[Form 4] FS Bancorp, Inc. Insider Trading Activity
Victoria Jarman, an officer and director of FS Bancorp, Inc. (FSBW), reported equity awards on Form 4. On 08/15/2025 she was granted 2,000 restricted shares under the 2018 Equity Incentive Plan and 4,000 stock options with a $40.14 exercise price that expire 08/15/2035. The restricted shares and options vest in four equal annual installments beginning 08/15/2026. Following the transactions she beneficially owned 21,800 common shares directly and 6,089 indirectly via an ESOP; she disposed of 1,371 shares per the Form 4 entries. The Form 4 is signed 08/18/2025.

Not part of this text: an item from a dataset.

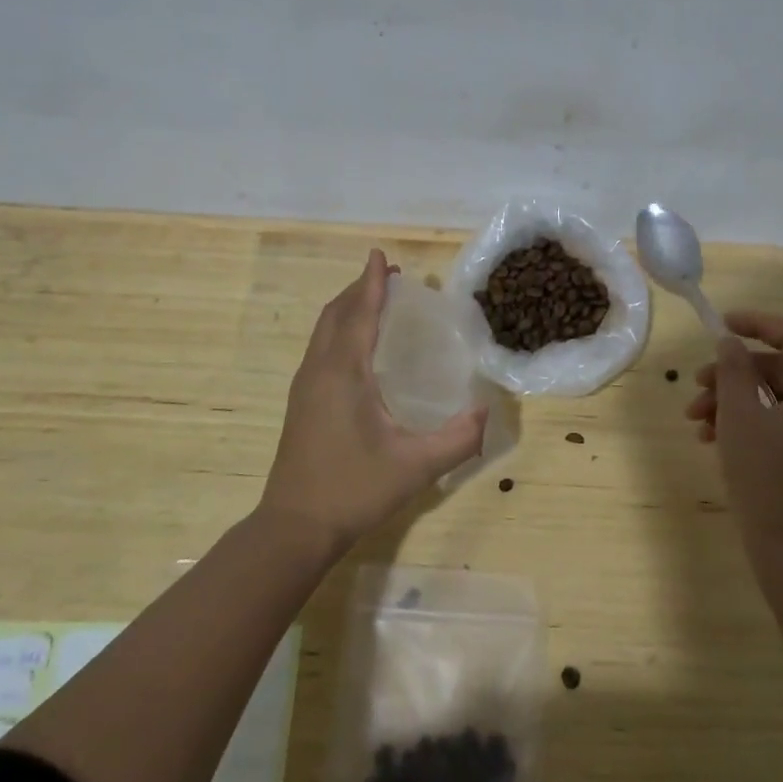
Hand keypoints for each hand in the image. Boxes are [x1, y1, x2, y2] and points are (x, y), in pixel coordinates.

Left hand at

- Time‑vested structure: restricted shares and options vest 25% per year beginning 08/15/2026, aligning officer incentives with long‑term performance
- Clear disclosure: Form 4 reports grant dates, quantities, exercise price ($40.14), expiration (08/15/2035), and beneficial ownership totals
- Officer holdings disclosed: reports 21,800 direct shares and 6,089 indirect shares via ESOP, improving transparency
- None.
Insights
TL;DR: Senior officer received time‑vested equity and options, aligning compensation with long‑term performance without immediate cash proceeds.
The 2,000 restricted shares and 4,000 options awarded on 08/15/2025 vest over four years starting 08/15/2026, linking compensation to tenure and future stock performance. The options carry a $40.14 strike and expire in 2035, providing long-term upside if the stock appreciates above the strike. The filing also records a small disposal of 1,371 shares and shows current beneficial ownership levels: 21,800 direct and 6,089 indirect via ESOP. For investors, these are routine, retention‑oriented grants rather than extraordinary transactions.
TL;DR: Standard equity awards under the company's 2018 plan with multi‑year vesting, reflecting common executive compensation practice.
The awards are documented as granted pursuant to the FS Bancorp, Inc. 2018 Equity Incentive Plan with explicit vesting schedule of 25% per year beginning 08/15/2026. The Form 4 discloses direct and indirect holdings and the ESOP interest, meeting Section 16 reporting requirements. No additional governance actions or amendments are reported within this filing.